Here are a few suggestions for repurposing learning spaces:

  • Add color to the walls, including a bright green wall for green screen opportunities;
  • Integrate interactive learning opportunities— Lego walls, Aurasma bulletin boards, and tinkering stations are ways for students to explore new ideas while connecting with content;
  • Cover desks, tables, or walls with whiteboard paint to create writable spaces for planning and collaboration;
  • Explore flexible seating options, such as crate seats, couches, stability balls, bean bag chairs, coffee tables, stools, lawn chairs, wobble seats, standing desks, yoga mats, tents, and tires; and
  • Display authentic student work, including bold artwork, 3-D models, recycled sculptures, or class blogs. Use technology to showcase student work online as well.

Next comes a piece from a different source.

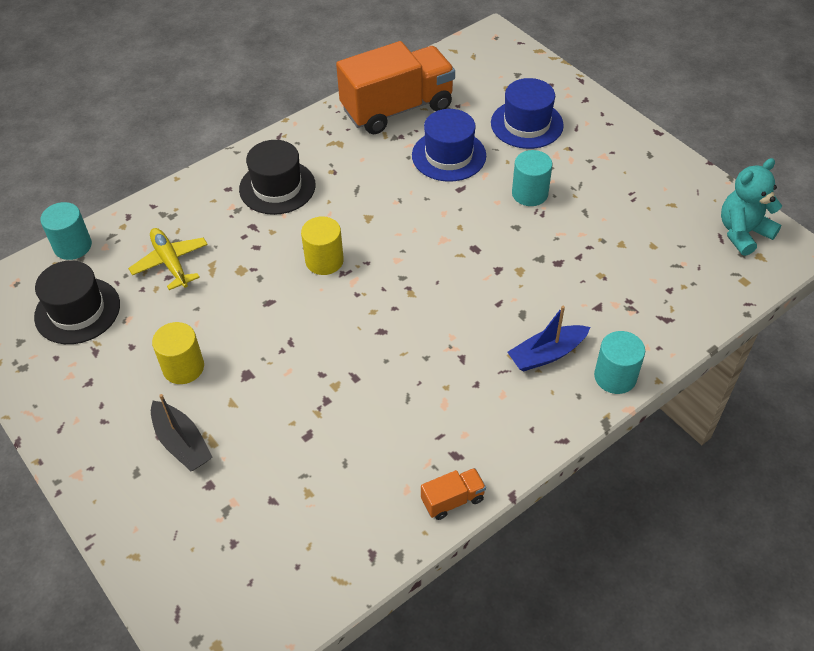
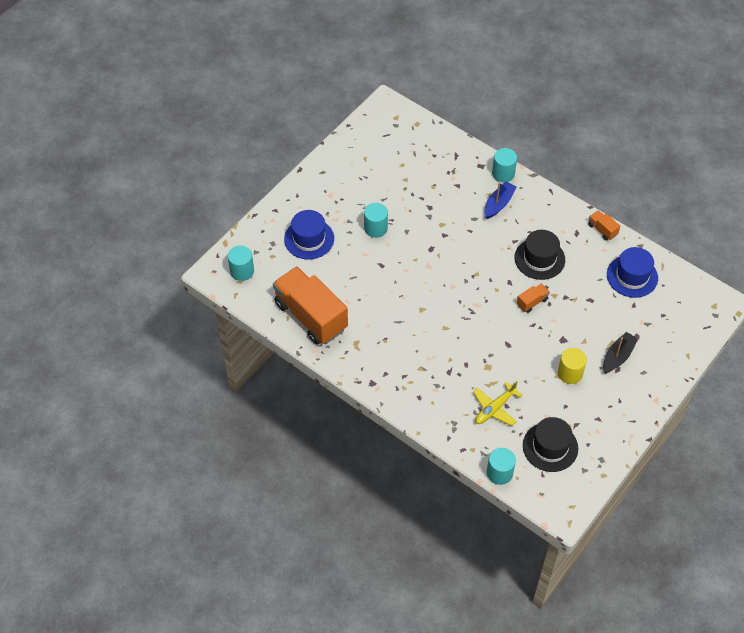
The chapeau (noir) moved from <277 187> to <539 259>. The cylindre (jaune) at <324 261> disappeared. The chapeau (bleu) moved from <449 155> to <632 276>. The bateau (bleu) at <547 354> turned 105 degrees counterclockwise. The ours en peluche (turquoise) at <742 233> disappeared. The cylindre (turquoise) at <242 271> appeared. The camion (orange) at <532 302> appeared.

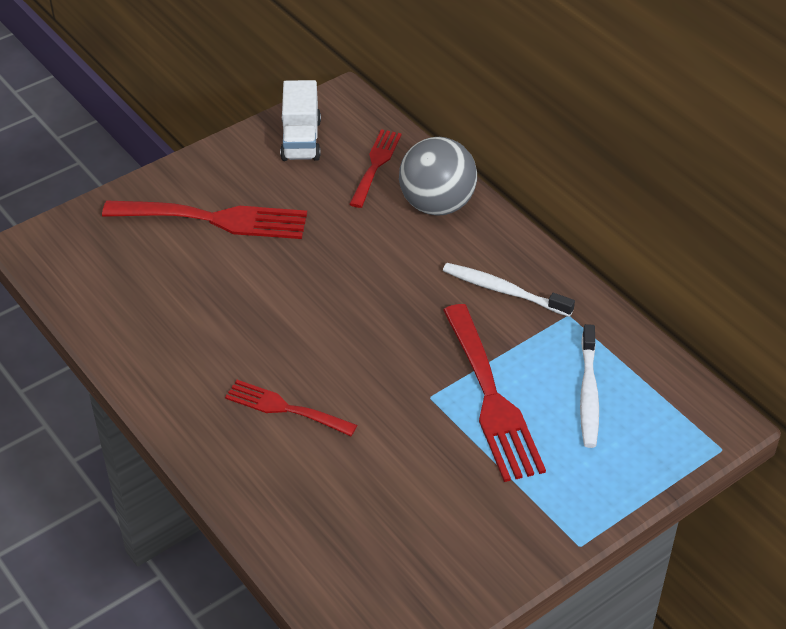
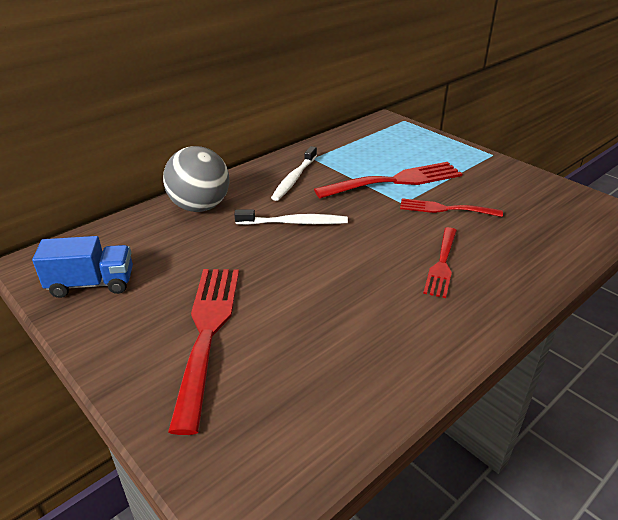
The camion (blanc) at <301 140> became the camion (bleu) at <92 284>. The fourchette (rouge) moved from <376 165> to <445 209>. The brosse à dents (blanc) moved from <588 393> to <294 223>.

Stuff. Materials in a makerspace can range from toilet paper rolls to 3-D printers. Schools need to determine their focus. If you want to focus on tinkering and upcycling, then you can request neighborhood donations and use recyclable, low-cost materials. If your school wants to focus on digital fabrication and include more tech-related gadgets, then you’ll need to create a plan for purchasing and housing those materials.

Learning spaces for STEAM Maker education can include commercial items such as Legos, K’Nex, Snap Circuits, and other kits, which can be used to give students experience with hands-on tinkering. Other tech tools, like Sphero, BeeBots, and Dash and Dot, can introduce students to coding and robotics in fun and engaging ways.

Storage. If STEAM Maker learning is thriving in your school, then you already understand the importance of storage. When we opened our new makerspace in Hopewell Memorial Junior High School, we were inundated with donations from parents, teachers, and community members. From large donations of wood and huge cardboard boxes to smaller items such as buttons, beads, and nails—everything needed a place.

We repurposed an old library card catalogue to hold small items in each labeled drawer. Tool chests, rolling carts, and pegboards make helpful storage solutions, as do bins, cans, and buckets to hold general supplies such as pencils, scissors, and markers.

Support and Sustainability. As districts implement STEAM and Making, reflect on the supports needed to sustain this learning over time. Grants and partnerships are great ways to propel your STEAM Maker ideas forward. Think about how you will pursue staffing, professional development, material resources, and funding.

Flexible ways to schedule staff, hands-on professional development options, and creative funding will require innovative principal leadership.

Refocusing Your Leadership

The intersection between STEAM and Making creates powerful learning opportunities that have implications for the changing classroom spaces in our schools. The student-centered nature of STEAM Maker learning requires classrooms and makerspaces that are comfortable, collaborative, and inspiring. The one-size-fits-all classroom no longer makes sense.


The future-facing dispositions that students will need to pursue unknown problems and seek solutions are:

  • Flexibility,
  • Empathy,
  • Perseverance,
  • Curiosity, and
  • Collaborative spirit.

Schools and districts are experiencing many benefits from transforming their learning spaces and embracing STEAM and Making. In my former role as the principal at Crafton Elementary School in Pittsburgh, we began implementing STEAM Maker learning in 2010. Not only did we see an increase in overall student engagement in our classrooms, but we also observed increases in state assessments, particularly in English-language Arts. Districts are also experiencing stronger community relationships as a result of STEAM and Making.

As we re-imagine schools that embrace creativity and innovation, refocus your leadership on the ways that we can remake learning for our young makers and innovators of tomorrow.

Jacie Maslyk is assistant superintendent of Hopewell Area School District in Pennsylvania.